Тут я по-настоящему перепугался. До родов ей оставалось всего ничего — какой-то месяц. Не хватало еще, подумал я, чтобы из-за передряг с собаками все, что должно произойти, случилось с ней раньше срока. А главное, здесь до ближайшего телефона — полтора километра и в случае нужды никакая „скорая помощь“ сюда не успеет пробраться.

Я стал уговаривать жену уехать.

Следующим на очереди был Братишка. Я чувствовал, что его-то гибель жена просто так не перенесет. Случится и с ней беда.

И на следующий день я отвез ее в Москву, к ее матери.

Братишка не провожал.

Он куда-то исчез с раннего утра. Даже не ел.

* * *

Ужасна в том феврале была Москва — с ее грязноватыми потоками средь бела дня, с чавкающей слякотью под ногами. Унылая толчея царила на улицах. Раздраженные, толсто одетые люди по-стариковски брели, увязая и скользя в рыхлых наметах грязного снега, который, судя по всему, никто уже давно не расчищал. Все устали. Все махнули рукой — на все, на всех, на себя в первую очередь.

А мелкий нафталиново посверкивающий снежок с надоедливой настырностью все сыпал и сыпал.

Моторы взвывали у светофоров с тоскливой надсадой. И всякая машина, прежде чем стронуться с места, мелко и долго юлила задом, полируя колесами и без того неимоверно скользкие, жирно блестящие раскаты, в которых тупенько отражались мертвые сиреневые огни фонарей…

Ужасна была Москва. И ужасно было оставлять здесь бедную жену мою. Она-то больше, чем я, отвыкла от здешней жизни.

У меня было чувство, что я совершаю предательство, оставляя ее здесь. Но ей-богу, не было у нас никакого другого выхода!

И с какой же несказанной отрадой вышел я из электрички после городской толчеи на совершенно пустой перрон нашей маленькой станции! С каким облегчением вздохнул!
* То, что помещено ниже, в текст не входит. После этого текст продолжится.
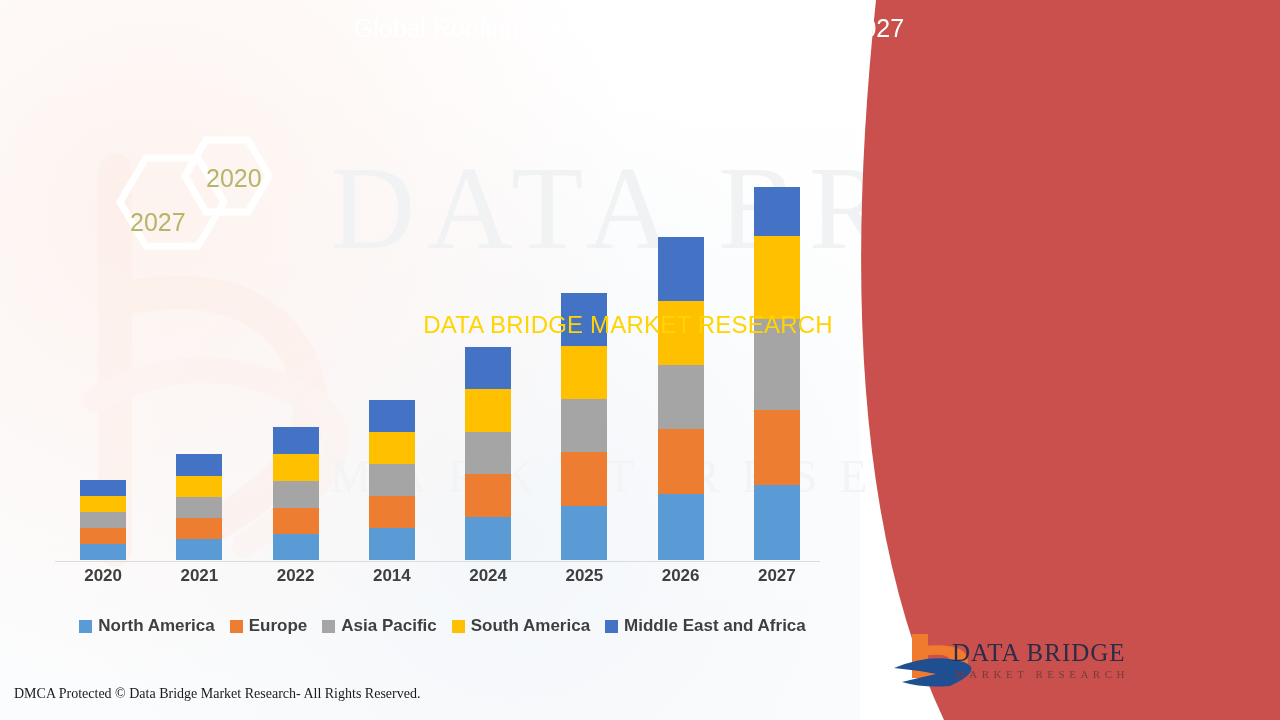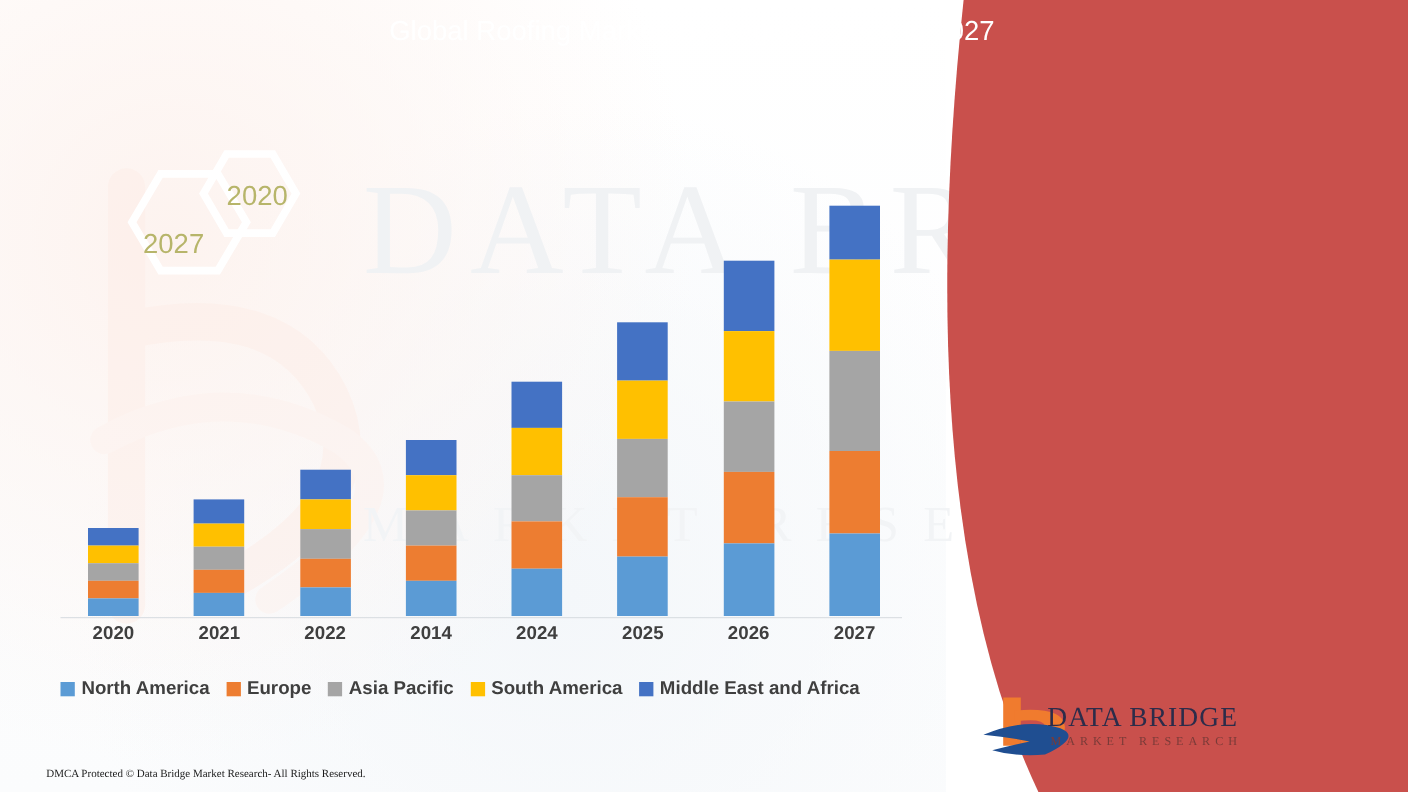--- a/index.html
+++ b/index.html
@@ -51,29 +51,29 @@
   .axis-line { position:absolute; left:0; bottom:-2px; width:765px; height:1px; background:#d9dde1; }
   .bar { width:46px; display:flex; flex-direction:column; justify-content:flex-end; }
   .seg { width:100%; }
 
   .xlabels { position:absolute; left:55px; top:566px; width:770px;
              display:flex; justify-content:space-around; }
   .xlabels span { width:46px; text-align:center; font-size:17px; font-weight:bold; color:#3f3f3f; }
 
   
   .legend { position:absolute; left:55px; top:616px; width:775px;
-            display:flex; align-items:center; gap:15px; }
+            display:flex; justify-content:center; align-items:center; gap:15px; }
   .legend-item { display:flex; align-items:center; gap:6px; }
   .swatch { width:13px; height:13px; display:inline-block; }
   .legend-label { font-size:17px; color:#3f3f3f; font-weight:bold; white-space:nowrap; }
 
   
   .footer-left {
-    position:absolute; left:42px; top:686px;
-    font-family:"Liberation Serif", serif; font-size:10px; color:#1a1a1a; white-space:nowrap;margin-top:12px;
+    position:absolute; left:14px; top:686px;
+    font-family:"Liberation Serif", serif; font-size:14px; color:#1a1a1a; white-space:nowrap;
   }
   .footer-right {
     position:absolute; left:462px; top:687px;
     font-family:"Liberation Serif", serif; font-size:12px; color:#1a1a1a; white-space:nowrap;
   }
 
   
   .red-panel { position:absolute; right:0; top:0; width:440px; height:720px; }
   .panel-title {
     position:absolute; left:0; right:22px; top:12px;
@@ -217,20 +217,21 @@
 
   <div class="hex-wrap">
     <svg viewBox="0 0 440 150" width="440" height="150" style="position:absolute;left:0;top:0;">
       <polygon points="205,72 226,36 268,36 289,72 268,108 226,108" fill="none" stroke="#ffffff" stroke-width="7" transform="translate(-20,-24) scale(1.0)"></polygon>
       <polygon points="150,98 176,54 228,54 254,98 228,142 176,142" fill="none" stroke="#ffffff" stroke-width="7" transform="translate(-30,-24) scale(1.0)"></polygon>
     </svg>
     <span class="hex-label" style="left:206px;top:36px;">2020</span>
     <span class="hex-label" style="left:130px;top:80px;">2027</span>
   </div>
 
+  <div class="brand">DATA BRIDGE MARKET RESEARCH</div>
 
   <svg class="logo" viewBox="0 0 215 62">
     <path d="M24 6 L24 50 L40 50 L40 6 Z" fill="#F07B2E"></path>
     <path d="M34 18 Q78 14 80 32 Q82 52 40 52 L40 40 Q64 40 62 32 Q60 24 34 28 Z" fill="#F07B2E"></path>
     <path d="M6 40 Q44 24 76 34 Q96 42 62 58 Q34 60 14 54 Q30 50 48 46 Q28 42 6 40 Z" fill="#1F4E91"></path>
   </svg>
   <div class="logo-title">DATA BRIDGE</div>
   <div class="logo-sub">MARKET RESEARCH</div>
 
 </div>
Чуть не до обморока вздохнул — сразу и остро ощутив чистоту этого воздуха и ясный покой, жгуче потекший по моим жилам.

На платформе горели фонари — точно такие, как в городе. Платформу обступали пятиэтажные, тоже городские, коробки домов. (Муторную тупую тоску на сердце наводили они своим одинаково безликим видом и обилием одинаково повторенных, одинаково горящих окон.) Я повернулся к ним спиной.

На другой стороне полотна, к югу, подобием низко осевшей в снега хмурой грозовой тучи, этаким закоулочком мрачного захолустья и густой черной тишины ждал меня наш посёлочек.

Я впервые подумал, какое это невероятное везение, что нам удалось пожить здесь всю осень и зиму. И тут же впервые со страхом почуял, какая жестокая будет мука — возвращаться.

* * *

Братишки не было.

Судя по снегу, который ровно засеял крыльцо и ступени, он и днем не появлялся.

Придет, подумал я неуверенно и вяло. Куда он денется? И тотчас вспомнил, что именно эти слова мы говорили друг другу, когда сначала пропал Федька, а потом исчез Джек.

Что за напасть нам такая, господи, терять собак?!

Я сидел один-одинешенек в пустом доме, смотрел на огонь в печи и вовсю предавался грусти.

Даже Киса не выдержала этой надрывающей душу картины. Нехотя спрыгнула с дивана, походила-помурлыкала возле ног. Потом, посчитав, что долг милосердия ею исполнен, снова устроилась дремать — теперь на моих коленях.